We have one life. All of life is part of life. I believe in bringing everything you have, everything that makes you you, with you in your work. I believe your work is a big part of your mission on this earth.

It’s not like you keep your intutiton and emotions and creativity and subconscious at home, and just go to work with your brain. It doesn’t work, and it would be a huge mistake to try and do that.

I think “creative types” understand this instinctively.

That said, your “work”, your mission, may not be the thing that pays the bill. I love what Cedric over at Liming More is doing. It’s similar to The 4 Hour Work Week: Make your cash in as little time as possible, then spend your life doing interesting stuff.

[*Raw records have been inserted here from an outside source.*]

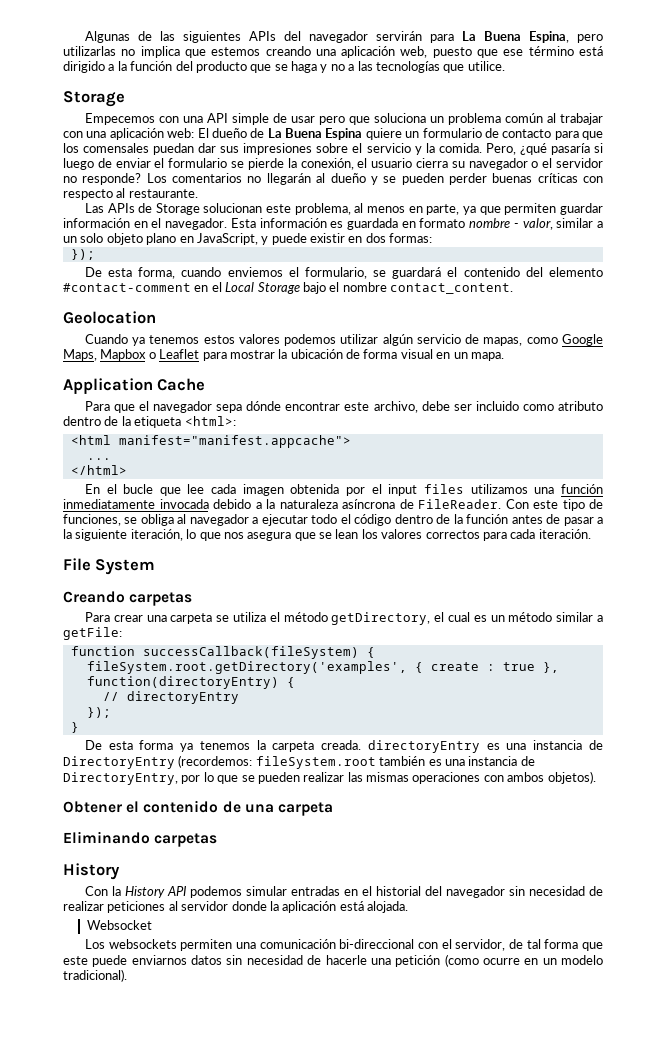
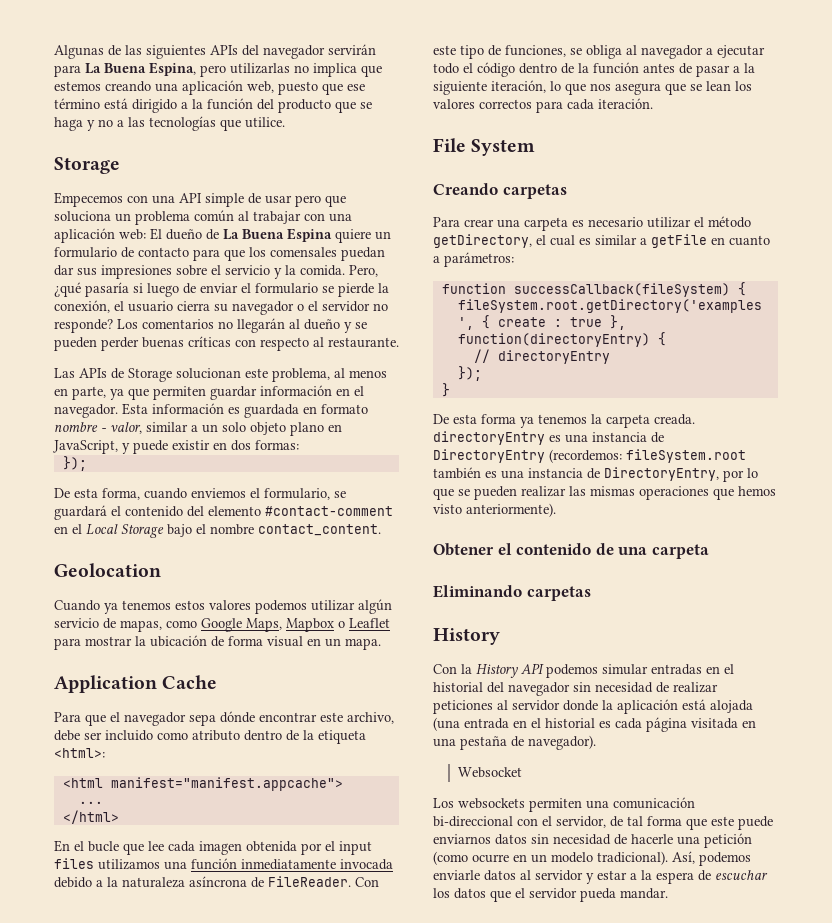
[216,612,266,622] se utiliza -> [572,217,691,228] es necesario utilizar
[490,612,603,622] [63,627,122,640] un método similar a getFile: -> [595,234,770,248] [433,252,514,267] similar a getFile en cuanto a parámetros:
[483,771,596,784] con ambos objetos). -> [713,486,776,500] [433,503,556,517] que hemos visto anteriormente).
[367,901,408,913] alojada. -> [710,700,753,713] [433,717,756,732] [433,735,596,750] alojada (una entrada en el historial es cada página visitada en una pestaña de navegador).
(127, 975) none -> [672,851,751,866] [433,870,768,884] [433,888,668,902] Así, podemos enviarle datos al servidor y estar a la espera de escuchar los datos que el servidor pueda mandar.

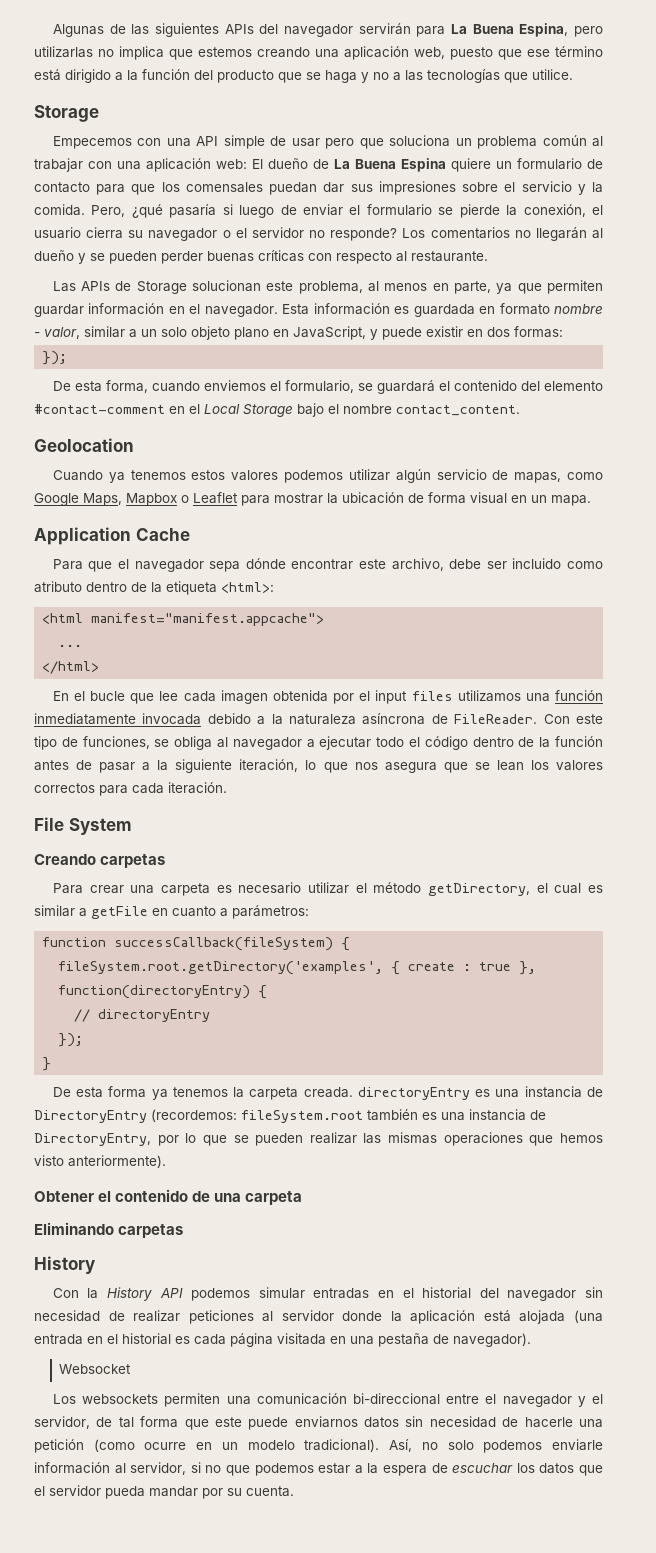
[517,818,538,826] con -> [446,1394,586,1407] entre el navegador y
[699,852,751,866] [433,870,594,884] podemos enviarle datos al servidor y -> [421,1439,604,1453] [34,1462,314,1476] no solo podemos enviarle información al servidor, si no que podemos
[620,888,668,899] mandar. -> [149,1486,294,1499] mandar por su cuenta.

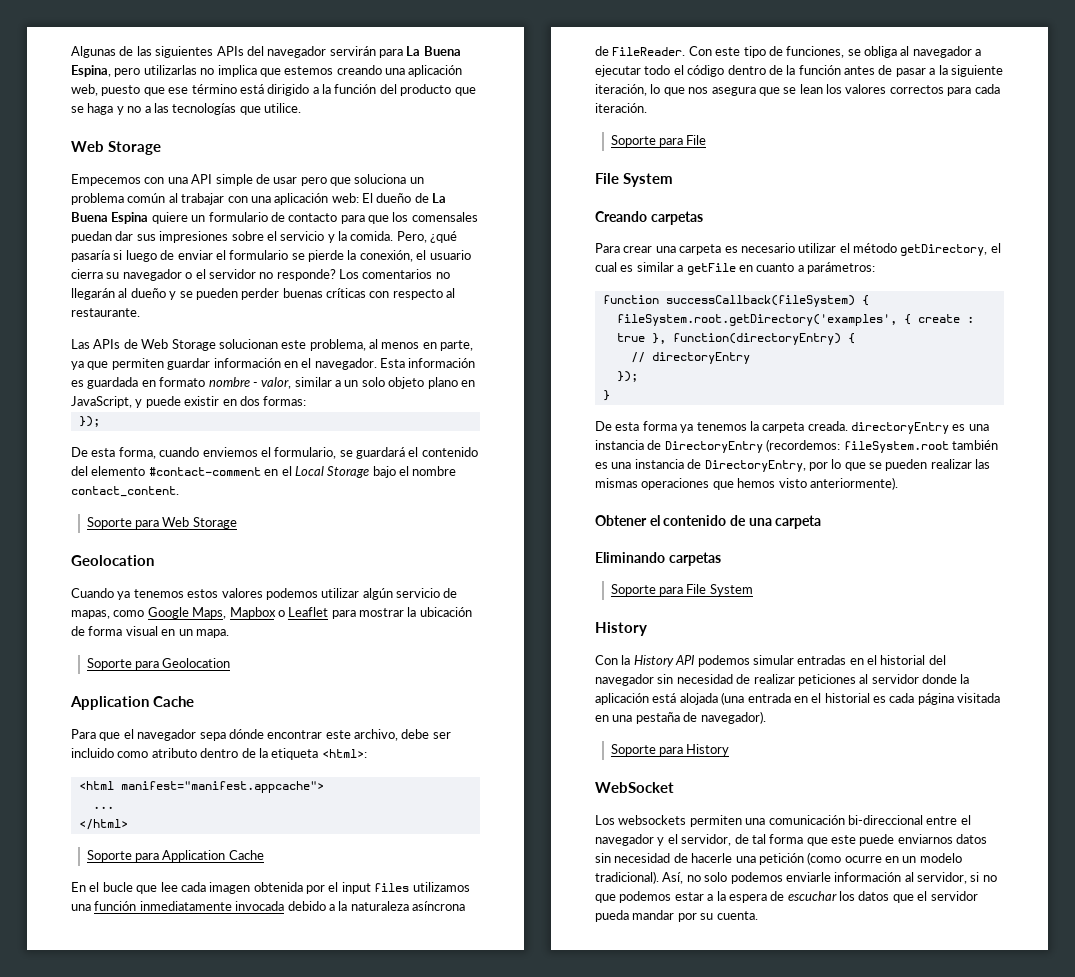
(573, 74) none -> [71,141,104,152] Web
(132, 286) none -> [141,339,169,349] Web
(520, 410) none -> [86,517,237,529] // Soporte para Web Storage
(591, 500) none -> [86,658,231,670] // Soporte para Geolocation
(100, 667) none -> [86,850,264,862] // Soporte para Application Cache
(227, 788) none -> [610,135,707,147] // Soporte para File
(184, 1231) none -> [610,584,753,596] // Soporte para File System
[59,1364,132,1374] Websocket -> [610,744,730,756] [595,782,674,793] Soporte para History // WebSocket

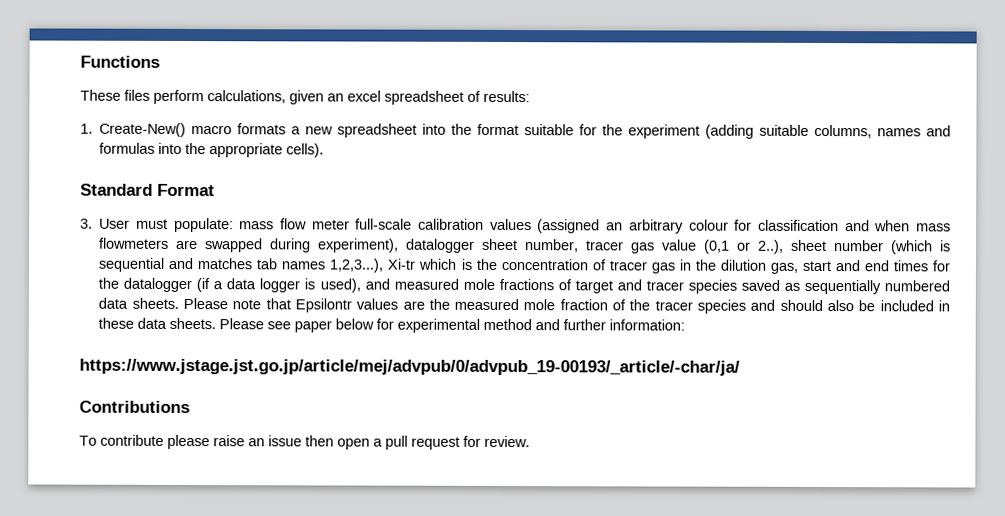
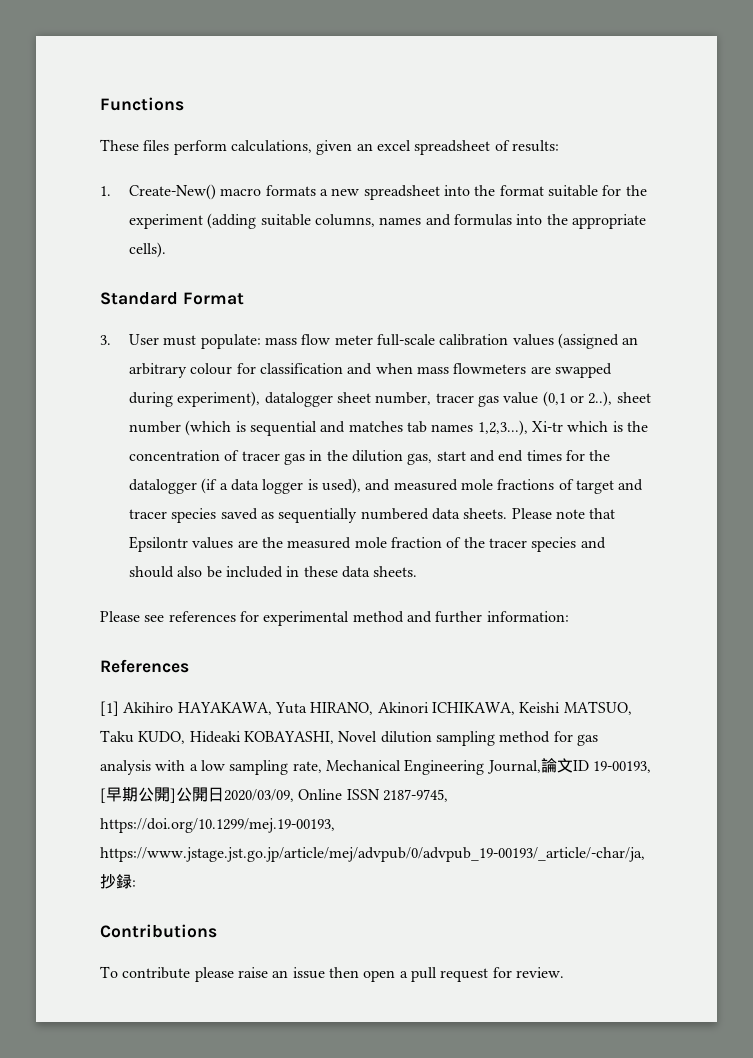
(217, 323) none -> (418, 571) //
[294,318,375,333] paper below -> [168,611,236,622] references
[79,358,740,376] https://www.jstage.jst.go.jp/article/mej/advpub/0/advpub_19-00193/_article/-char/ja/ -> [100,659,189,673] [100,701,632,716] [100,730,598,746] [100,758,651,775] [100,787,448,803] [100,818,335,833] [100,847,645,862] [100,874,136,889] References // [1] Akihiro HAYAKAWA, Yuta HIRANO, Akinori ICHIKAWA, Keishi MATSUO, Taku KUDO, Hideaki KOBAYASHI, Novel dilution sampling method for gas analysis with a low sampling rate, Mechanical Engineering Journal,論文ID 19-00193, [早期公開]公開日2020/03/09, Online ISSN 2187-9745, https://doi.org/10.1299/mej.19-00193, https://www.jstage.jst.go.jp/article/mej/advpub/0/advpub_19-00193/_article/-char/ja,抄録:

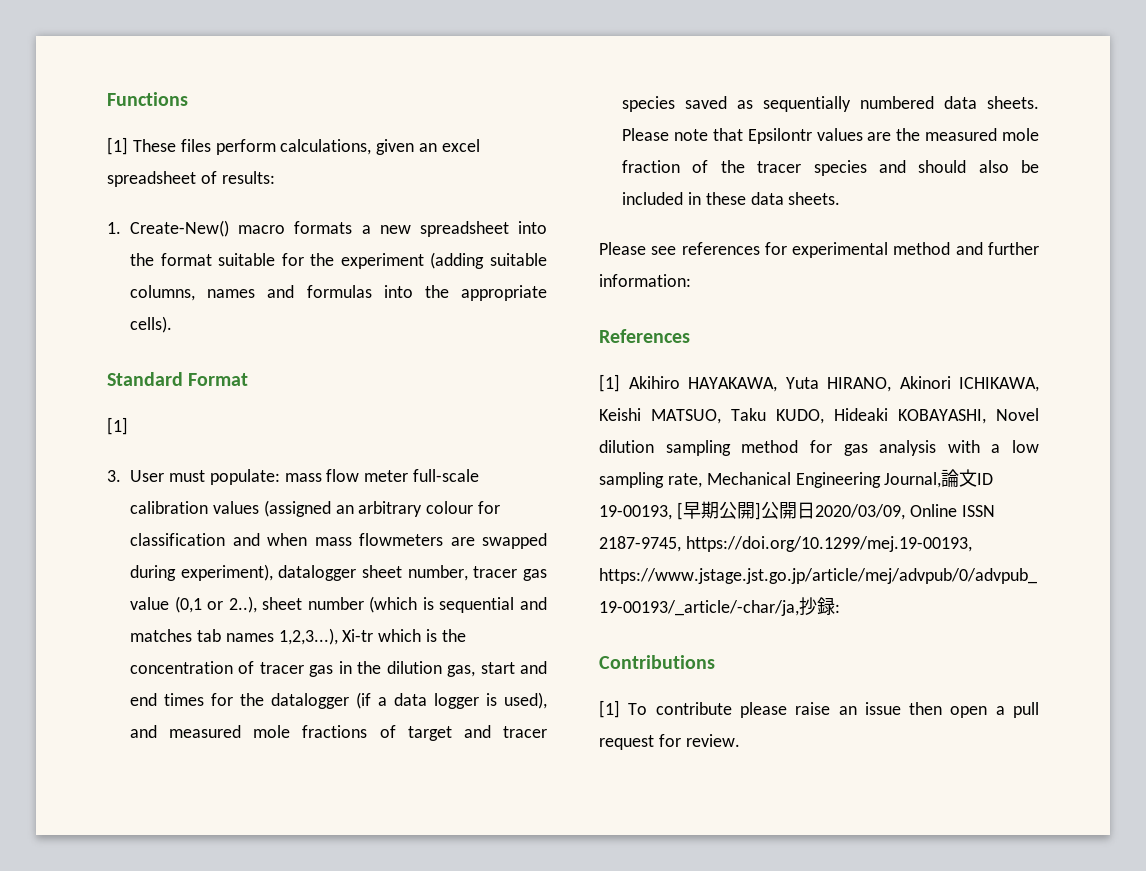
(184, 104) none -> [107,137,128,155] [1]
(244, 298) none -> [107,417,128,435] // [1]
(217, 931) none -> [599,700,620,718] [1]

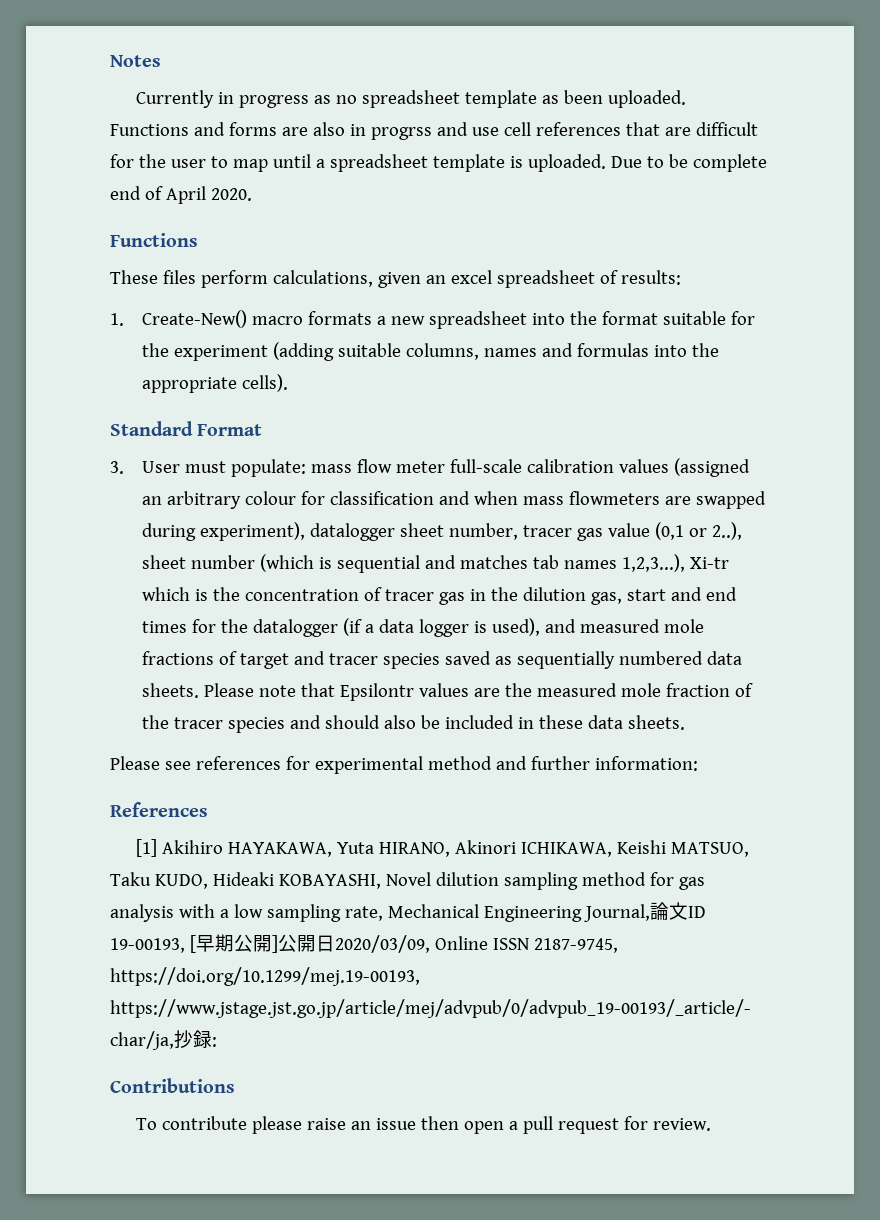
(107, 99) none -> [110,55,161,67] [136,90,687,108] [110,122,758,140] [110,154,767,172] [110,186,252,204] Notes // Currently in progress as no spreadsheet template as been uploaded. Functions and forms are also in progrss and use cell references that are difficult for the user to map until a spreadsheet template is uploaded. Due to be complete end of April 2020. //
[107,137,128,155] [1] -> (198, 240) none
[107,417,128,435] // [1] -> (263, 430) none
[599,700,620,718] [1] -> (235, 1085) none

Your real work.

I also believe in checking your personal problems at the door. If you’ve had a fight with the girlfriend, you don’t bring that to work. You compartmentalize, as best as you can, channel your frustrated energy into excelling at work, and you attend to it later. But you do attend to it. You don’t suppress or forget.

The inner work is the most important part. If we’re not doing our inner work, we’re subconsciously going to not only sabotage ourselves, but also contaminate and distort the work that we do in unhelpful ways.

And with this, you can’t just “positive talk” your way out of it. Putting ice cream on top of poop doesn’t make it any less poop. You have to do the work that it takes to clean out that stuff, and it’s not always fun. Above all, it requires that you’re willing to see yourself honestly, and that you’ll allow your ego to take a hit. Every time your ego shrinks it’s actually a good thing, even though it feels horrible. In the words of Steve Jobs: “It was awful tasting medicine, but I guess the patient needed it.”